Migrating PostgreSQL to Aurora with near Zero-Downtime

15CBPJMP-39 by jeaneeem is licensed under CC BY-NC-ND

~~ Originally posted at techblog.thescore.com ~~

The goal here is to migrate an Amazon Web Services (AWS) Relational Database Service (RDS) PostgreSQL Database to Aurora with as little downtime as possible. The following documents the initial strategy that was considered using read replica promotion, followed by the end result using AWS’s Database Migration Service (DMS).

Why Aurora

From the Aurora Details Page:

Amazon Aurora is designed to offer greater than 99.99% availability, increasing MySQL and PostgreSQL performance and availability by tightly integrating the database engine with an SSD-backed virtualized storage layer purpose-built for database workloads. Amazon Aurora’s storage is fault-tolerant and self-healing and disk failures are repaired in the background without loss of database availability. Amazon Aurora is designed to automatically detect database crashes and restart without the need for crash recovery or to rebuild the database cache. If the entire instance fails, Amazon Aurora will automatically fail over to one of up to 15 read replicas.

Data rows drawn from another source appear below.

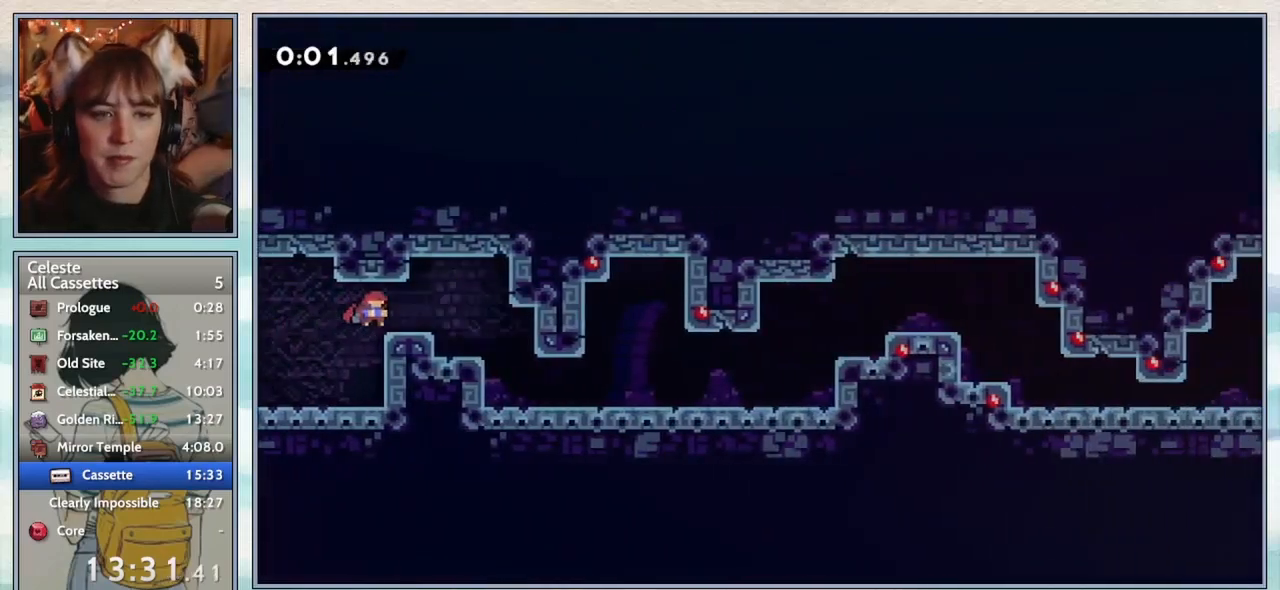
{"keys": ["dash", "down", "jump2", "right"], "events": [[100, "jump2", "up"], [183, "right", "up"], [383, "down", "down"], [417, "dash", "down"], [417, "right", "down"], [450, "jump2", "down"]]}
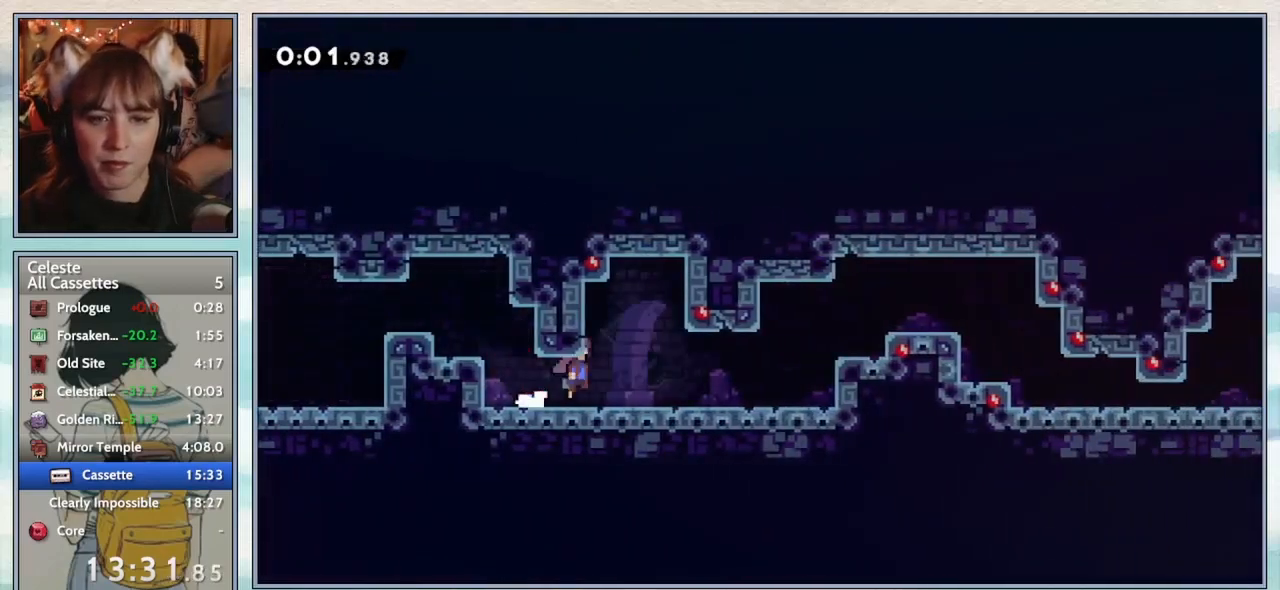
{"keys": ["down", "jump2", "right"], "events": [[17, "dash", "up"], [50, "jump2", "up"], [167, "jump2", "down"]]}
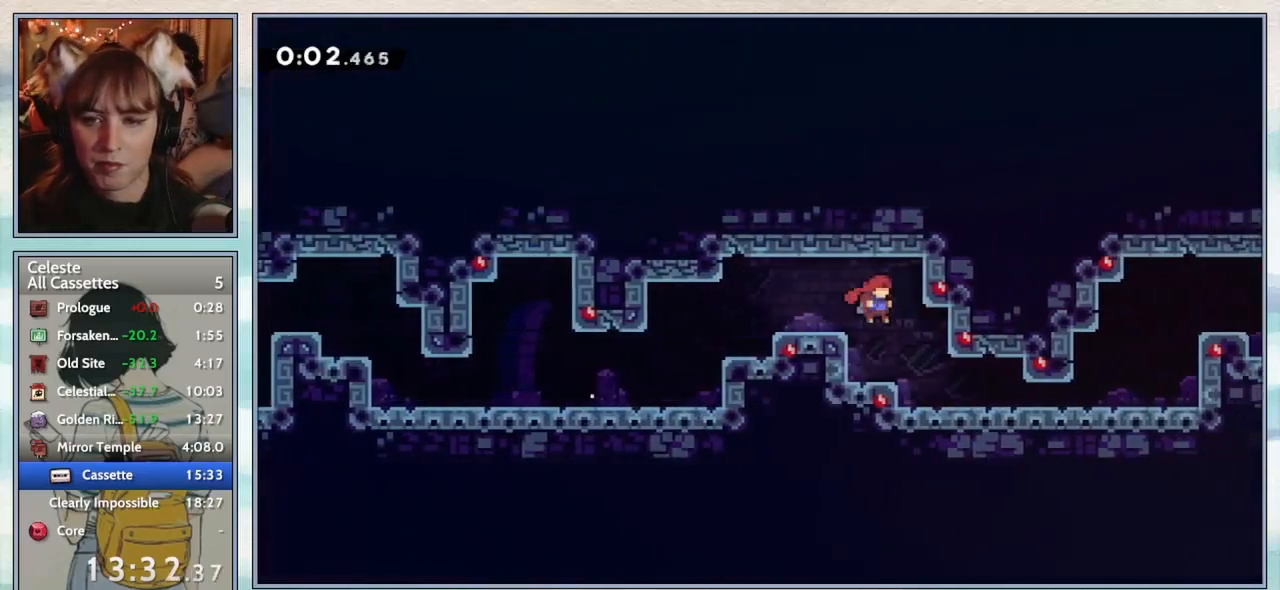
{"keys": ["dash", "right"], "events": [[50, "jump2", "up"], [117, "dash", "down"], [267, "dash", "up"], [317, "down", "up"], [400, "dash", "down"]]}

Essentially, better performance, reliability, and the ability to scale.

Our configuration changes become easier. Aurora acts as a cluster, so we have two endpoints to deal with, and the replicas underneath will adjust dynamically. We use Makara to spread our database queries between our master and slaves. With RDS PostgreSQL we would have to enumerate all our slave databases so we could take advantage of the replicas. If we added a new replica, we would have to adjust our configuration to take advantage of it. With Aurora, we have two endpoints to deal with now (primary/writer and a read-only URL). These endpoints will dynamically rotate between the available instances that fall under that cluster URL. This is great as it handles a failover to a different primary database, or changing the number of replicas. Effectively, we end up with less configuration, but we still need Makara to direct our write and read queries to the two cluster URLs.

Migration Approaches

As mentioned earlier, there are two approaches to doing this migration. First, we’ll cover the recommended approach that AWS suggested as we’re on the RDS platform. As we’ll cover, it is easy and quick but it does incur downtime during the migration. The second approach uses DMS and was brought up to us after opening a support ticket with AWS on how to do our migration with zero downtime.

Read Replica Promotion

This is the recommended approach for migrating from PostgreSQL to Aurora. It is easy and has a little risk (during the migration), although it has unavoidable downtime.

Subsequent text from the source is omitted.